I burst through the heavy metal door and ran my fob through to lock it. The sky was darkening. I got into my car and wondered why I can’t just watch The Bachelor like normal people.
From Scary Gary Powell, Executive Vice President, Banks Integration
Early in my career I had just completed a control systems upgrade for my company’s (PG&E) largest underground natural gas storage facility, which supplied a significant portion of our customers’ natural gas needs on peak load days in the winter (basically two-thirds of all of California’s population).
Later that year, I was onto my next project. One morning on the job site, I came into the control room and everybody was talking about an explosion that had occurred the night before at one of the company’s facilities. I quickly learned that the facility that suffered the explosion was the one that I had just done the control systems upgrade for – fortunately there were no injuries.
As a sighed relief at the news of no injuries, my thoughts simultaneously filled with a deep dread.
Did I make a programming mistake that caused the explosion?
Are people all over California going to be freezing this winter because of me?
Am I going to lose my job? Or worse, be sent to prison for this heinous mistake?
I then started imagining myself interviewing for new jobs, explaining that the last project I did blew up but trying to convince interviewers I would still be a good hire. I could hear the stereotypical interview question, “What would you say is your greatest weakness?” “Well, I blew up a building once.” That’s one way to make an impression.

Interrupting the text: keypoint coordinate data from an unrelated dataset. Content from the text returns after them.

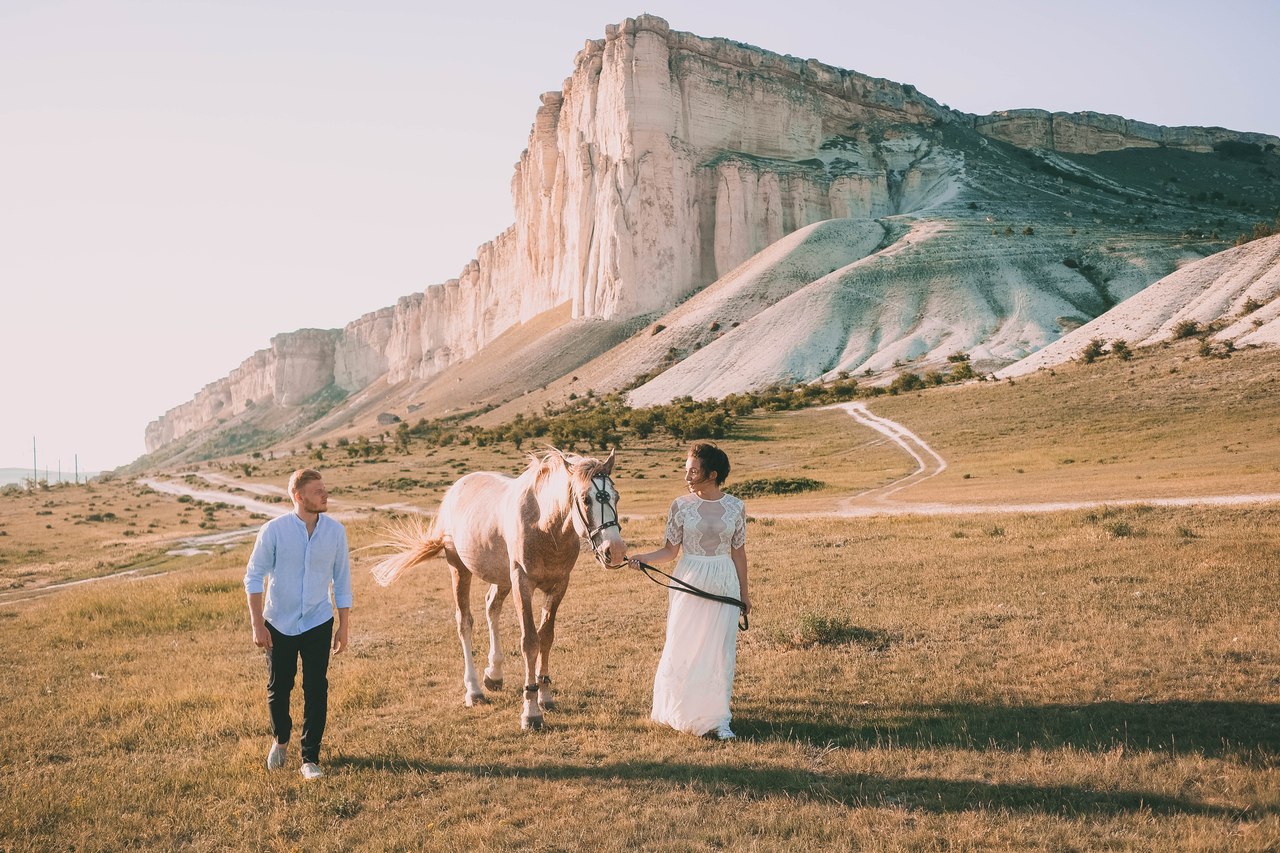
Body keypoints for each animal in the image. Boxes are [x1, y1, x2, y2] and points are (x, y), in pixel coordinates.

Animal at [368, 448, 627, 727]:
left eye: (616, 497)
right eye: (586, 500)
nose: (615, 550)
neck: (545, 527)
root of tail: (455, 489)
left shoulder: (558, 586)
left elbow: (546, 637)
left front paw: (545, 694)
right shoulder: (522, 583)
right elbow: (530, 641)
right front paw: (531, 711)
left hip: (502, 579)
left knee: (491, 606)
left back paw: (494, 673)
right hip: (459, 569)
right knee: (464, 622)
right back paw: (474, 690)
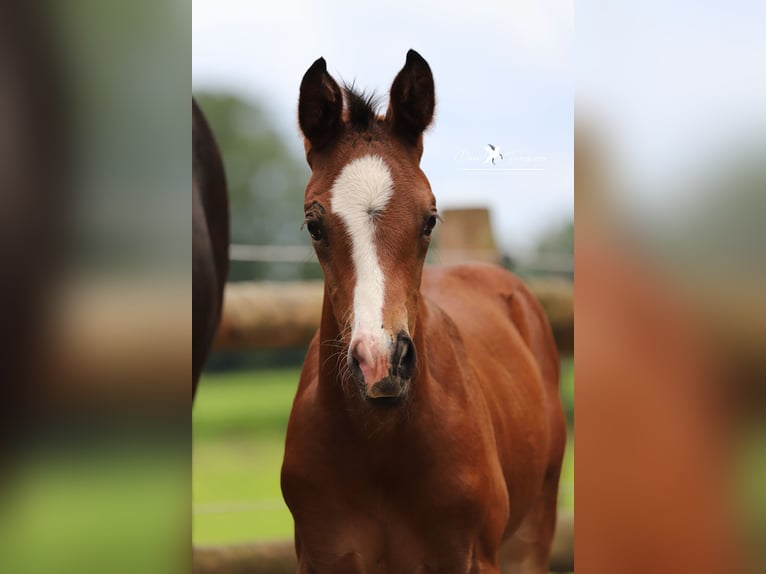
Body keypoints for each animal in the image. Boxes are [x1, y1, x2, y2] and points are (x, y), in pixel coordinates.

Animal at [284, 50, 568, 574]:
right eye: (314, 225)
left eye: (430, 218)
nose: (381, 363)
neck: (380, 444)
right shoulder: (321, 557)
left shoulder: (471, 558)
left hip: (533, 534)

An hour later, my wife called me. As she was feeding our 8-month-old daughter that morning, she saw a news report about the explosion. She had all of my same thoughts. (Nice of her to have confidence in me LOL).
The awful dread worsened.
A few hours later (although it felt like an eternity), I learned that the explosion occurred at another part of the facility that had nothing to do with the control system.
Needless to say, I was fairly worthless on the job site that morning but did get my resume completely up to date.